WHAT YOU SHOULD DO: Print the text of every record below line for line, with no changes, and leave the pictures out of your answer.

ENTRIES SUPPLIED:
....

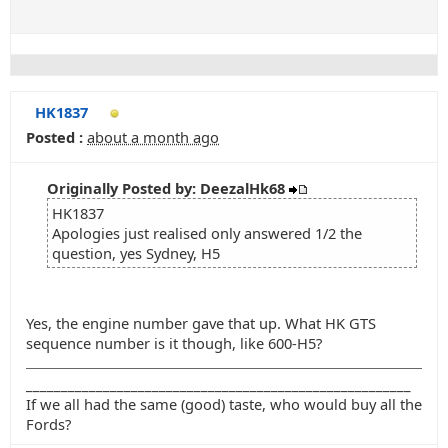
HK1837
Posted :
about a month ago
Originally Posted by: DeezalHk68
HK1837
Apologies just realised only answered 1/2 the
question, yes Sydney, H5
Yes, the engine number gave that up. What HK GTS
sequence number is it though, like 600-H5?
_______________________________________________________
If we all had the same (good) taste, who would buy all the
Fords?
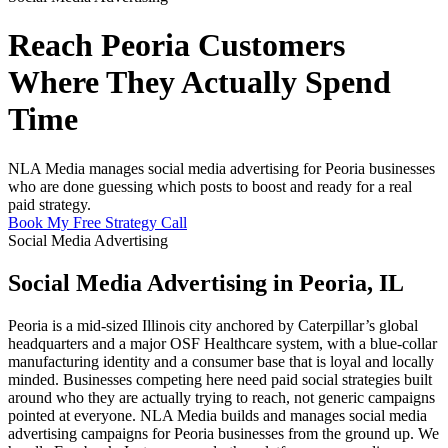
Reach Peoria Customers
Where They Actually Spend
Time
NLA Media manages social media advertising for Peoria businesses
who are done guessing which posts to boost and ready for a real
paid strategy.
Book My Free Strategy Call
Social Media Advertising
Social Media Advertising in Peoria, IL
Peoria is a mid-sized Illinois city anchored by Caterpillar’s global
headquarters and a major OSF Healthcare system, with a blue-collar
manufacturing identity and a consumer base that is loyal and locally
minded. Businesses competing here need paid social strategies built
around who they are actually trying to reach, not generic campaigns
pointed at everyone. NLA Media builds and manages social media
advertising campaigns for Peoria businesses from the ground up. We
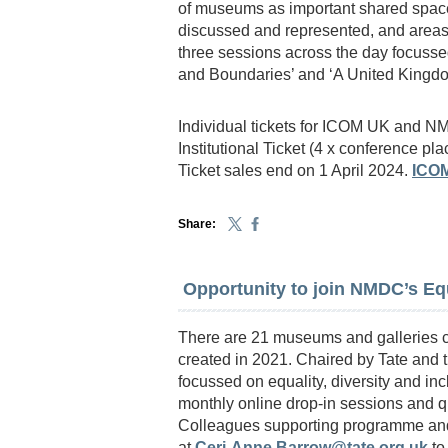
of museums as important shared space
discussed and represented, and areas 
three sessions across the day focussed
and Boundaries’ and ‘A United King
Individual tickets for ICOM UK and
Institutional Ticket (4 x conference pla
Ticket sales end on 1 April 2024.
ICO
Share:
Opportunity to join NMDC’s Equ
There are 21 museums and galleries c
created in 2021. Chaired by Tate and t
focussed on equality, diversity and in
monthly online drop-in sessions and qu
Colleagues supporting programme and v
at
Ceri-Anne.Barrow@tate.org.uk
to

....

RESULT BELOW:
HK1837
Posted :
about a month ago
Originally Posted by: DeezalHk68
HK1837
Apologies just realised only answered 1/2 the
question, yes Sydney, H5
Yes, the engine number gave that up. What HK GTS
sequence number is it though, like 600-H5?
_______________________________________________________
If we all had the same (good) taste, who would buy all the
Fords?
Reach Peoria Customers
Where They Actually Spend
Time
NLA Media manages social media advertising for Peoria businesses
who are done guessing which posts to boost and ready for a real
paid strategy.
Book My Free Strategy Call
Social Media Advertising
Social Media Advertising in Peoria, IL
Peoria is a mid-sized Illinois city anchored by Caterpillar’s global
headquarters and a major OSF Healthcare system, with a blue-collar
manufacturing identity and a consumer base that is loyal and locally
minded. Businesses competing here need paid social strategies built
around who they are actually trying to reach, not generic campaigns
pointed at everyone. NLA Media builds and manages social media
advertising campaigns for Peoria businesses from the ground up. We
of museums as important shared space
discussed and represented, and areas 
three sessions across the day focussed
and Boundaries’ and ‘A United King
Individual tickets for ICOM UK and
Institutional Ticket (4 x conference pla
Ticket sales end on 1 April 2024.
ICO
Share:
Opportunity to join NMDC’s Equ
There are 21 museums and galleries c
created in 2021. Chaired by Tate and t
focussed on equality, diversity and in
monthly online drop-in sessions and qu
Colleagues supporting programme and v
at
Ceri-Anne.Barrow@tate.org.uk
to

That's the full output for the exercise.